Now as teachers in education, we need to look at what aspects of our behavior can be causing students with learning disabilities to experience frustration, anxiety, and tension and then avoid these as much as we can. It has been showed in many studies that if the negative affect is high in among learners then their ability to learn diminishes. So we as teachers need to make sure we are not instigating situations in our classroom that could cause unneeded anxiety or tension. Here are some common situations we create in our classrooms that we may not be aware of.
For the sake of time teachers will often demand answers quickly, and since they may not be giving sufficient time to students, this can cause them to freeze or become anxious. In essence, the student becomes a deer in the headlights and we as teachers may assume a number of things from them being stupid to thinking that they just haven’t been listening. Now teachers may not always be conscious that they’re doing this. Oftentimes teachers get caught up in the need to cover all the material, they feel rushed, and then they consequently rush the students which really just makes things worse overall. Another tactic that teachers use both consciously and subconsciously is using sarcasm to demean the student when they don’t answer correctly or quick enough. Imagine this, say student Jimmy has dyslexia and it takes him twice as long as the other students to figure out an answer. You’ve asked the class what 2+2 is, they’ve answered and then you ask Jimmy what 2+3 is and he says 4. You tartly reply, “why yes Jimmy, 2+3 is 4”, the class laughs and you move on not thinking much of it. But what does it feel like to be Jimmy? He had just barely figured out your first question and bravely put forward his answer and in return he got laughed at. Now rarely do teachers intend to tear students down, but they can do it unintentionally if they aren’t careful. Haven’t we all let out a quick retort without thinking? As such, sarcasm should never be used to negate wrong answers given by a student who took a risk by answering.
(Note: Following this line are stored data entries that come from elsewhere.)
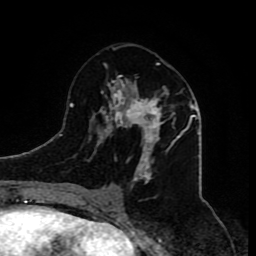
Breast MRI (dynamic contrast-enhanced), one axial slice; cropped to one breast; dynamic contrast-enhanced series, time point 2 of 8 at this slice position (early post-contrast); 1.5 T; TE 4.2 ms, TR 7 ms; 2 mm slice thickness; 256 × 256 image matrix, field of view 165 × 165 mm. Female patient.
Annotated regions visible in this slice (semi-automatically segmented with operator editing):
- enhancing-tissue mask used for the functional tumour volume (all voxels passing the contrast-enhancement thresholds inside the analysis volume; usually the tumour): bounding box <80,63,180,210> (left, top, right, bottom; pixels)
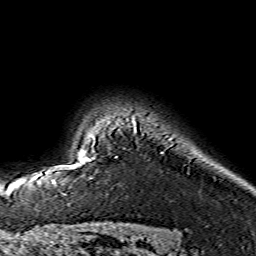
Breast MRI (dynamic contrast-enhanced), one axial slice. Position 120 of 134 along the scan axis. Cropped to one breast. Dynamic contrast-enhanced series, time point 2 of 7 at this slice position (early post-contrast). 1.5 T. TE 3.6 ms, TR 7.3 ms. 1.2 mm slice thickness. 256 × 256 image matrix, field of view 145 × 145 mm. Female patient.
Annotated regions visible in this slice (semi-automatically segmented with operator editing):
- enhancing-tissue mask used for the functional tumour volume (all voxels passing the contrast-enhancement thresholds inside the analysis volume; usually the tumour): bounding box (x1, y1, x2, y2) in pixels: (38, 129, 136, 176)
Other things to avoid are telling students to “try harder”. How does one just try harder? And teachers often state this as if students with learning disabilities are not already trying their hardest. We as teachers often see things as being easy because we’re coming from a higher vantage point of already knowing the answer. Take the picture below; do you see the image in the picture?
Why don’t you see it? Well look harder! Now, it doesn’t make much sense to tell you to look harder, does it? Rather you might need me to give some structure to help you see where the eyes, ears, and nose of the animal are in the photo and then you’ll be able to see that it’s a cow.
Similarly, it doesn’t help to tell students to try harder. Instead, if they have a learning disability and are not understanding we need to give more structure and guidelines to help them to see the overall picture we’re trying to show.
All in all, we must be careful to try and make our classrooms low in frustration, anxiety, and tension especially for students with learning disabilities. While some nerves can help heighten ability, too much can inhibit learning in many students. This responsibility lies mostly on us as teachers and we need to be educating ourselves in how we can best help students with learning disabilities in order to give them just as many opportunities to learn as everyone else.